A fraudulent transaction takes less than a second to execute. Your detection system needs to be faster.

That simple constraint shapes every architectural decision in a fraud detection pipeline. Batch processing, where you run queries against yesterday’s transactions overnight, only tells you what already happened. The money has moved. The account is drained. You are left writing incident reports instead of blocking transactions.

Stream processing flips this model. Every transaction is evaluated the moment it arrives, and a decision is returned before the payment settles. Apache Flink is particularly well-suited for this work because it was built from the ground up for stateful stream processing, giving you the primitives you need: time windows, pattern matching, exactly-once state management, and low-latency event handling.
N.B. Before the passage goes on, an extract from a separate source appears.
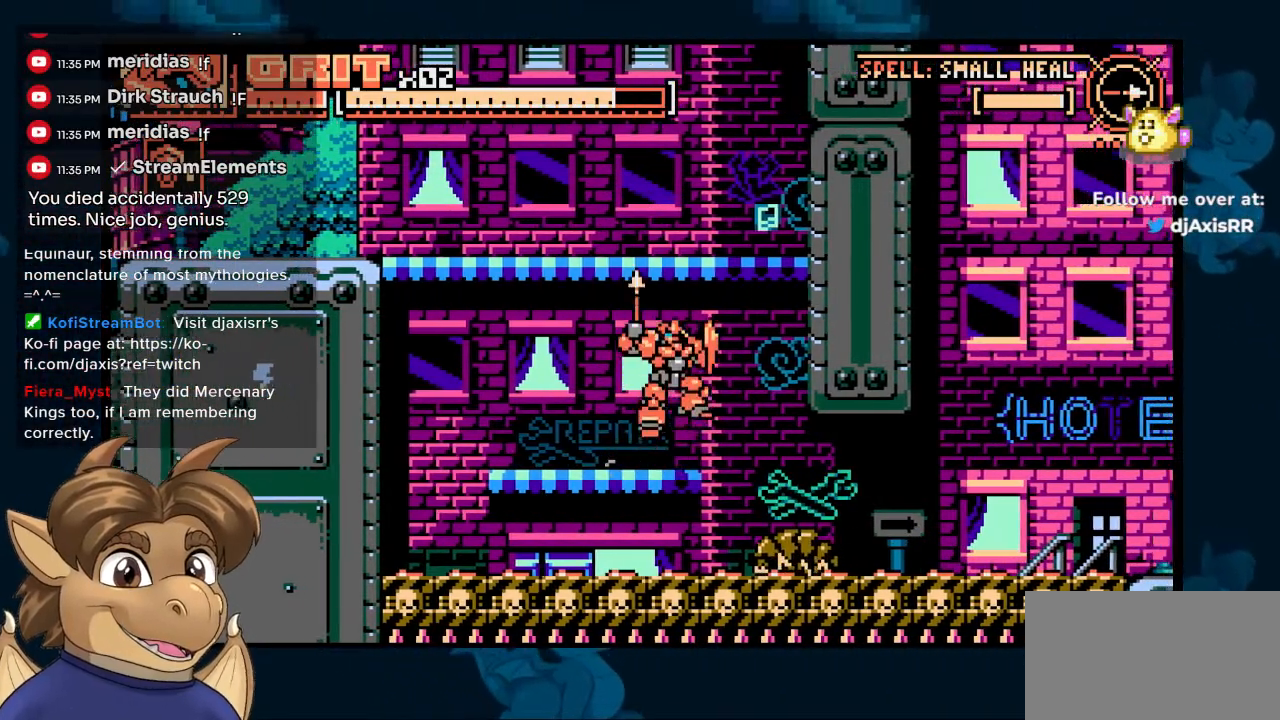
{"buttons": ["DPAD_DOWN"], "left_stick": "center", "right_stick": "center", "events": [[183, "DPAD_DOWN", "down"], [233, "DPAD_RIGHT", "up"]]}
This guide walks through the building blocks of a Flink-based fraud detection system, from simple rules to ML model scoring, with code examples you can adapt for your own pipeline.

Why Latency Kills You in Fraud Detection

The economics of fraud detection are brutally simple. Every millisecond of added latency between a transaction event and your accept/reject decision is a window where money can disappear. Studies from the payments industry consistently show that fraud losses scale linearly with detection latency. Detect in 50ms, and you block the transaction before authorization. Detect in 50 minutes, and you are filing a chargeback.

Batch systems are not just slow. They are architecturally incapable of solving this problem. A nightly batch job processes transactions from hours ago. Even micro-batch systems running every 5 minutes introduce enough delay for a determined attacker to execute dozens of fraudulent transactions and vanish.

Flink processes events one at a time (or in very small groups) with true streaming semantics. There is no waiting for a batch window to close. Each transaction hits your detection logic within milliseconds of arriving on the stream.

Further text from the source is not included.